Sunrise woke Jonas. He had fallen asleep in the chair after feeding Claire some of the soup that Kira had brought. She had murmured a thank-you. Then he had tucked the blanket around her and waited there beside the bed while she resumed her sleep. Her breathing was stronger. He realized that tonight would not be the night of her death after all.
Was there a chance that somehow Gabe—? Jonas didn’t allow himself to finish the thought. For a moment he had simply watched Claire sleep, marveling at her resilience. Then he had returned to his chair and his worry about the boy.
Now, waking, he was stiff and disoriented. He yawned, stretched, and looked around, confused, then remembered Claire and rushed to the bed.

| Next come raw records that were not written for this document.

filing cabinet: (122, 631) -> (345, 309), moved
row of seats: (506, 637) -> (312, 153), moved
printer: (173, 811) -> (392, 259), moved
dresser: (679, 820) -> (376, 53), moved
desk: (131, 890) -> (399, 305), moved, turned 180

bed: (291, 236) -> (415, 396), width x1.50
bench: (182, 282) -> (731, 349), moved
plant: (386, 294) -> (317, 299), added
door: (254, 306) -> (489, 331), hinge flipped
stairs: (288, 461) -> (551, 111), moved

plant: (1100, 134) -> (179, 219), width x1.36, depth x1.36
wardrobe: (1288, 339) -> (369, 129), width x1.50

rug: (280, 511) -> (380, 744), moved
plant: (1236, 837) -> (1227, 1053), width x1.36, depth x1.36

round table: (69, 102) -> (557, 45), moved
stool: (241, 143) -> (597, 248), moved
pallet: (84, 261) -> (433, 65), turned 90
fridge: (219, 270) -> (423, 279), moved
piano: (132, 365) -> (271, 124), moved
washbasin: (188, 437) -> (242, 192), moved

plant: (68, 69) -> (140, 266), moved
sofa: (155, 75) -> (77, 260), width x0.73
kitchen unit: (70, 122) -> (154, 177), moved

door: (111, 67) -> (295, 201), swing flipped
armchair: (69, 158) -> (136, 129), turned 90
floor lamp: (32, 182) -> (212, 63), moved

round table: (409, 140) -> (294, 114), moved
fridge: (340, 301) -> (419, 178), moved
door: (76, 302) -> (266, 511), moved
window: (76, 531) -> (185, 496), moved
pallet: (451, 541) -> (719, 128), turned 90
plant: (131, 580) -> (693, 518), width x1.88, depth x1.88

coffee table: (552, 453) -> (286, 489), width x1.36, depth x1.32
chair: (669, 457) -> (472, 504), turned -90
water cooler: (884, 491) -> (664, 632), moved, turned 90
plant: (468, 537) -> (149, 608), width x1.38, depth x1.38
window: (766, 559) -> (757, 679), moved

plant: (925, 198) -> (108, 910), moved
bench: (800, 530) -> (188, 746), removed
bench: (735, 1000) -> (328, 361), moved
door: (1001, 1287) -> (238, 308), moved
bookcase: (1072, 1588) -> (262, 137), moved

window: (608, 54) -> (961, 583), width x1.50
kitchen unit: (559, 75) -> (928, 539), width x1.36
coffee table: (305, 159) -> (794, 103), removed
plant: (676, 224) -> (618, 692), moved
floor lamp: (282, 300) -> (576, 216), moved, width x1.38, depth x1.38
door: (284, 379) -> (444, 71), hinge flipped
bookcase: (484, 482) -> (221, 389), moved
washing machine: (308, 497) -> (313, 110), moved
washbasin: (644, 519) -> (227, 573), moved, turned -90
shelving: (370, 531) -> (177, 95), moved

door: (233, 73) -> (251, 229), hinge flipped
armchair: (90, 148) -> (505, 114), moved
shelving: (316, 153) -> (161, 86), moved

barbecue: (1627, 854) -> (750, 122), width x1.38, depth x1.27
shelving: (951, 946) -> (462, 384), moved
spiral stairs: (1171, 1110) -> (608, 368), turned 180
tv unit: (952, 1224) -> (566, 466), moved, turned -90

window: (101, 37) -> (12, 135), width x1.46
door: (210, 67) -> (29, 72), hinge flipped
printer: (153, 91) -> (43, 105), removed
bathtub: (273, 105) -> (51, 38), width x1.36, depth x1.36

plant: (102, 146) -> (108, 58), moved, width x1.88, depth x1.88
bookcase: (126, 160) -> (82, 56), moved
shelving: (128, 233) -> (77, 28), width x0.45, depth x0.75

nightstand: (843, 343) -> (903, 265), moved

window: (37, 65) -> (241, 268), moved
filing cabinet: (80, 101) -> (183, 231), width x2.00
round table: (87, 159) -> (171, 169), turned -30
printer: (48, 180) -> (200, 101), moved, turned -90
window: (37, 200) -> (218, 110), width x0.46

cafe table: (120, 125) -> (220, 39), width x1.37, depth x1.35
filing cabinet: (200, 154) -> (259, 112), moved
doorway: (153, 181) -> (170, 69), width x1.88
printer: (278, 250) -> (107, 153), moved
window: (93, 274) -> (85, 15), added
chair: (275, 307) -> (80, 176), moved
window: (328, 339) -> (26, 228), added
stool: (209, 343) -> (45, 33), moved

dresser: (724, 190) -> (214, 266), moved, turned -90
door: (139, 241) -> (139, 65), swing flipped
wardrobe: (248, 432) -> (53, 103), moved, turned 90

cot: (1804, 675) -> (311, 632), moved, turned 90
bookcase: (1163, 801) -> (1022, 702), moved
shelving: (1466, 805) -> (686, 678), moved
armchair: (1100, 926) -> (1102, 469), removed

But it was empty, the covers thrown back.
The door to the cottage was open. She was standing there in her nightdress, breathing deeply of the daybreak air. She was tall and slender, with coppery hair that fell in curls around her shoulders. Hearing him, she turned to Jonas and smiled.
He thought he heard her say, “I see the sun.”
Indeed, the sky was pink with dawn light. Then Jonas looked past Claire and saw Gabe approaching on the path.